Took 0.004973 seconds to search for self-numbers among these integers.

selfnumber -nooutput -profile -limit 10000001
Found 0 self-numbers among first '10000000' integers.
Took 0.060016 seconds to search for self-numbers among these integers.

selfnumber -nooutput -profile -limit 100000001
Found 0 self-numbers among first '100000000' integers.
Took 0.597042 seconds to search for self-numbers among these integers.

selfnumber -nooutput -profile -limit 1000000001
Found 0 self-numbers among first '1000000000' integers.
Took 5.440813 seconds to search for self-numbers among these integers.

~5ms for 1 million numbers seems like pretty fast.

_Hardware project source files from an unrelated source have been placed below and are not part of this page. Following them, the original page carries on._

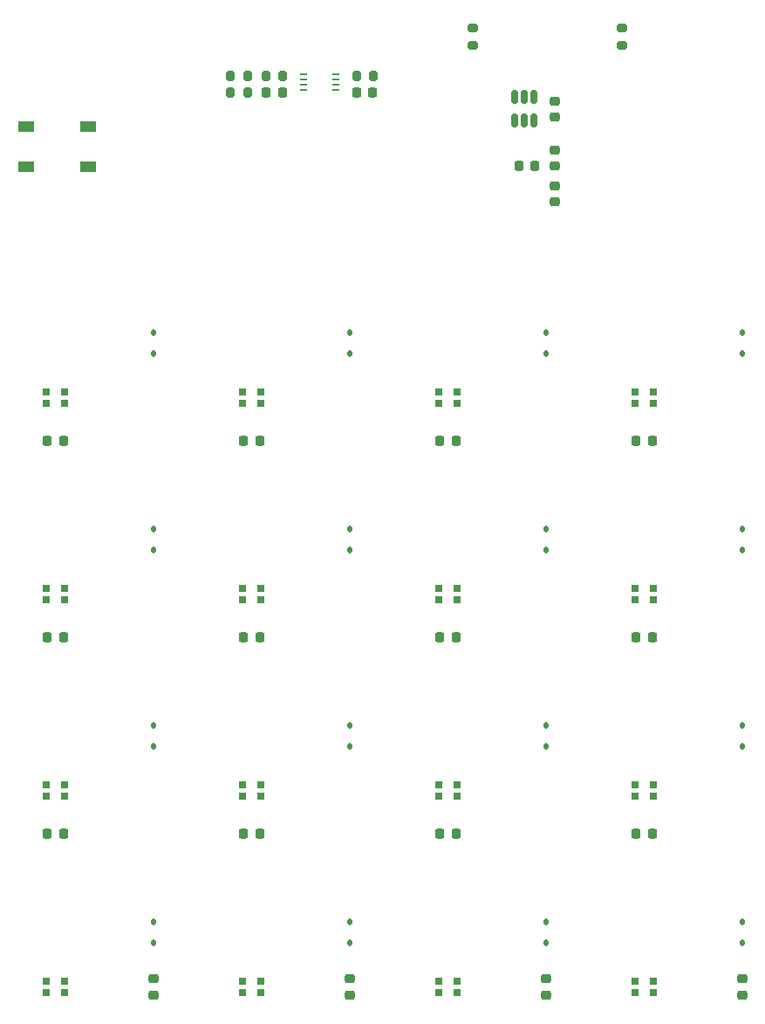
<source format=gtp>
G04 #@! TF.GenerationSoftware,KiCad,Pcbnew,7.0.10*
G04 #@! TF.CreationDate,2024-04-21T01:18:49+05:30*
G04 #@! TF.ProjectId,AT-ProtoKeeb_rev1,41542d50-726f-4746-9f4b-6565625f7265,v1.0*
G04 #@! TF.SameCoordinates,Original*
G04 #@! TF.FileFunction,Paste,Top*
G04 #@! TF.FilePolarity,Positive*
%FSLAX46Y46*%
G04 Gerber Fmt 4.6, Leading zero omitted, Abs format (unit mm)*
G04 Created by KiCad (PCBNEW 7.0.10) date 2024-04-21 01:18:49*
%MOMM*%
%LPD*%
G01*
G04 APERTURE LIST*
G04 Aperture macros list*
%AMRoundRect*
0 Rectangle with rounded corners*
0 $1 Rounding radius*
0 $2 $3 $4 $5 $6 $7 $8 $9 X,Y pos of 4 corners*
0 Add a 4 corners polygon primitive as box body*
4,1,4,$2,$3,$4,$5,$6,$7,$8,$9,$2,$3,0*
0 Add four circle primitives for the rounded corners*
1,1,$1+$1,$2,$3*
1,1,$1+$1,$4,$5*
1,1,$1+$1,$6,$7*
1,1,$1+$1,$8,$9*
0 Add four rect primitives between the rounded corners*
20,1,$1+$1,$2,$3,$4,$5,0*
20,1,$1+$1,$4,$5,$6,$7,0*
20,1,$1+$1,$6,$7,$8,$9,0*
20,1,$1+$1,$8,$9,$2,$3,0*%
G04 Aperture macros list end*
%ADD10R,0.700000X0.700000*%
%ADD11RoundRect,0.112500X0.112500X-0.187500X0.112500X0.187500X-0.112500X0.187500X-0.112500X-0.187500X0*%
%ADD12RoundRect,0.225000X-0.225000X-0.250000X0.225000X-0.250000X0.225000X0.250000X-0.225000X0.250000X0*%
%ADD13RoundRect,0.225000X0.250000X-0.225000X0.250000X0.225000X-0.250000X0.225000X-0.250000X-0.225000X0*%
%ADD14RoundRect,0.218750X0.256250X-0.218750X0.256250X0.218750X-0.256250X0.218750X-0.256250X-0.218750X0*%
%ADD15R,1.500000X1.000000*%
%ADD16RoundRect,0.200000X0.200000X0.275000X-0.200000X0.275000X-0.200000X-0.275000X0.200000X-0.275000X0*%
%ADD17RoundRect,0.225000X0.225000X0.250000X-0.225000X0.250000X-0.225000X-0.250000X0.225000X-0.250000X0*%
%ADD18RoundRect,0.225000X-0.250000X0.225000X-0.250000X-0.225000X0.250000X-0.225000X0.250000X0.225000X0*%
%ADD19RoundRect,0.200000X-0.200000X-0.275000X0.200000X-0.275000X0.200000X0.275000X-0.200000X0.275000X0*%
%ADD20RoundRect,0.200000X0.275000X-0.200000X0.275000X0.200000X-0.275000X0.200000X-0.275000X-0.200000X0*%
%ADD21RoundRect,0.150000X-0.150000X0.512500X-0.150000X-0.512500X0.150000X-0.512500X0.150000X0.512500X0*%
%ADD22RoundRect,0.200000X-0.275000X0.200000X-0.275000X-0.200000X0.275000X-0.200000X0.275000X0.200000X0*%
%ADD23R,0.750000X0.250000*%
G04 APERTURE END LIST*
D10*
X114815150Y-89550000D03*
X114815150Y-88450000D03*
X112985150Y-88450000D03*
X112985150Y-89550000D03*
D11*
X85325150Y-103800000D03*
X85325150Y-101700000D03*
D12*
X75025150Y-93225000D03*
X76575150Y-93225000D03*
D11*
X104375150Y-103800000D03*
X104375150Y-101700000D03*
D12*
X55975150Y-93225000D03*
X57525150Y-93225000D03*
D10*
X57665250Y-89550000D03*
X57665250Y-88450000D03*
X55835250Y-88450000D03*
X55835250Y-89550000D03*
X114815150Y-108600000D03*
X114815150Y-107500000D03*
X112985150Y-107500000D03*
X112985150Y-108600000D03*
D13*
X104375150Y-146925100D03*
X104375150Y-145375100D03*
D14*
X105250000Y-66537500D03*
X105250000Y-64962500D03*
D12*
X55975150Y-131325100D03*
X57525150Y-131325100D03*
D10*
X95765150Y-146700100D03*
X95765150Y-145600100D03*
X93935150Y-145600100D03*
X93935150Y-146700100D03*
D13*
X105250000Y-61775000D03*
X105250000Y-60225000D03*
D10*
X76715150Y-146700100D03*
X76715150Y-145600100D03*
X74885150Y-145600100D03*
X74885150Y-146700100D03*
D12*
X94075150Y-131325100D03*
X95625150Y-131325100D03*
D15*
X53900150Y-62700000D03*
X53900150Y-66600000D03*
D11*
X66275150Y-103800000D03*
X66275150Y-101700000D03*
D16*
X87625000Y-57800000D03*
X85975000Y-57800000D03*
D10*
X95765150Y-89550000D03*
X95765150Y-88450000D03*
X93935150Y-88450000D03*
X93935150Y-89550000D03*
D11*
X85325150Y-122850100D03*
X85325150Y-120750100D03*
D10*
X114815150Y-127650100D03*
X114815150Y-126550100D03*
X112985150Y-126550100D03*
X112985150Y-127650100D03*
D16*
X75425000Y-57800000D03*
X73775000Y-57800000D03*
D10*
X114815150Y-146700100D03*
X114815150Y-145600100D03*
X112985150Y-145600100D03*
X112985150Y-146700100D03*
D17*
X78775000Y-59400000D03*
X77225000Y-59400000D03*
D10*
X57665250Y-146700100D03*
X57665250Y-145600100D03*
X55835250Y-145600100D03*
X55835250Y-146700100D03*
X76715150Y-108600000D03*
X76715150Y-107500000D03*
X74885150Y-107500000D03*
X74885150Y-108600000D03*
D16*
X75425000Y-59400000D03*
X73775000Y-59400000D03*
D10*
X95765150Y-127650100D03*
X95765150Y-126550100D03*
X93935150Y-126550100D03*
X93935150Y-127650100D03*
D13*
X66275250Y-146925100D03*
X66275250Y-145375100D03*
D18*
X105250000Y-68475000D03*
X105250000Y-70025000D03*
D12*
X94075150Y-93225000D03*
X95625150Y-93225000D03*
X113125150Y-131325100D03*
X114675150Y-131325100D03*
D17*
X103275000Y-66500000D03*
X101725000Y-66500000D03*
D11*
X123425150Y-84750000D03*
X123425150Y-82650000D03*
X104375150Y-141900100D03*
X104375150Y-139800100D03*
D10*
X57665250Y-127650100D03*
X57665250Y-126550100D03*
X55835250Y-126550100D03*
X55835250Y-127650100D03*
D19*
X77175000Y-57800000D03*
X78825000Y-57800000D03*
D10*
X95765150Y-108600000D03*
X95765150Y-107500000D03*
X93935150Y-107500000D03*
X93935150Y-108600000D03*
D12*
X94075150Y-112275000D03*
X95625150Y-112275000D03*
D11*
X85325150Y-84750000D03*
X85325150Y-82650000D03*
D12*
X55975150Y-112275000D03*
X57525150Y-112275000D03*
X75025150Y-131325100D03*
X76575150Y-131325100D03*
D11*
X104375150Y-122850100D03*
X104375150Y-120750100D03*
X123425150Y-122850100D03*
X123425150Y-120750100D03*
X66275150Y-84750000D03*
X66275150Y-82650000D03*
D10*
X57665150Y-108600000D03*
X57665150Y-107500000D03*
X55835150Y-107500000D03*
X55835150Y-108600000D03*
D13*
X85325150Y-146925100D03*
X85325150Y-145375100D03*
D10*
X76715150Y-89550000D03*
X76715150Y-88450000D03*
X74885150Y-88450000D03*
X74885150Y-89550000D03*
D11*
X104375150Y-84750000D03*
X104375150Y-82650000D03*
X66275150Y-122850100D03*
X66275150Y-120750100D03*
D20*
X111750000Y-54825000D03*
X111750000Y-53175000D03*
D11*
X123425150Y-103800000D03*
X123425150Y-101700000D03*
D10*
X76715150Y-127650100D03*
X76715150Y-126550100D03*
X74885150Y-126550100D03*
X74885150Y-127650100D03*
D11*
X123425150Y-141900100D03*
X123425150Y-139800100D03*
D21*
X103200000Y-59862500D03*
X102250000Y-59862500D03*
X101300000Y-59862500D03*
X101300000Y-62137500D03*
X102250000Y-62137500D03*
X103200000Y-62137500D03*
D12*
X86025000Y-59400000D03*
X87575000Y-59400000D03*
D11*
X85325150Y-141900100D03*
X85325150Y-139800100D03*
D12*
X75025150Y-112275000D03*
X76575150Y-112275000D03*
D22*
X97250000Y-53175000D03*
X97250000Y-54825000D03*
D12*
X113125150Y-112275000D03*
X114675150Y-112275000D03*
X113125150Y-93225000D03*
X114675150Y-93225000D03*
D13*
X123425150Y-146925100D03*
X123425150Y-145375100D03*
D11*
X66275150Y-141900100D03*
X66275150Y-139800100D03*
D23*
X83950000Y-59150000D03*
X83950000Y-58650000D03*
X83950000Y-58150000D03*
X83950000Y-57650000D03*
X80850000Y-57650000D03*
X80850000Y-58150000D03*
X80850000Y-58650000D03*
X80850000Y-59150000D03*
D15*
X59900150Y-66600000D03*
X59900150Y-62700000D03*
M02*

</source>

Isn't it?

UPDATE1:
I moved this program to github. Read-only access for this is at git://github.com/teju85/Self-Numbers.git. I also optimized the inner loop to perform modulus operations only for one in 100 numbers. This way, I was able to reduce the run-time to 2ms for 1 million numbers!

$ make profile
printCpuInfo.sh
Processor Information:
processor       : 0
vendor_id       : GenuineIntel
model name      : Intel(R) Xeon(R) CPU           X5355  @ 2.66GHz

selfnumber -nooutput -profile -limit 1000001
Found 97786 self-numbers among first '1000000' integers.
Took 0.002037 seconds to search for self-numbers among these integers.

selfnumber -nooutput -profile -limit 10000001
Found 977787 self-numbers among first '10000000' integers.
Took 0.018121 seconds to search for self-numbers among these integers.

selfnumber -nooutput -profile -limit 100000001
Found 9777788 self-numbers among first '100000000' integers.
Took 0.185008 seconds to search for self-numbers among these integers.

selfnumber -nooutput -profile -limit 1000000001
Found 97777789 self-numbers among first '1000000000' integers.
Took 1.789393 seconds to search for self-numbers among these integers.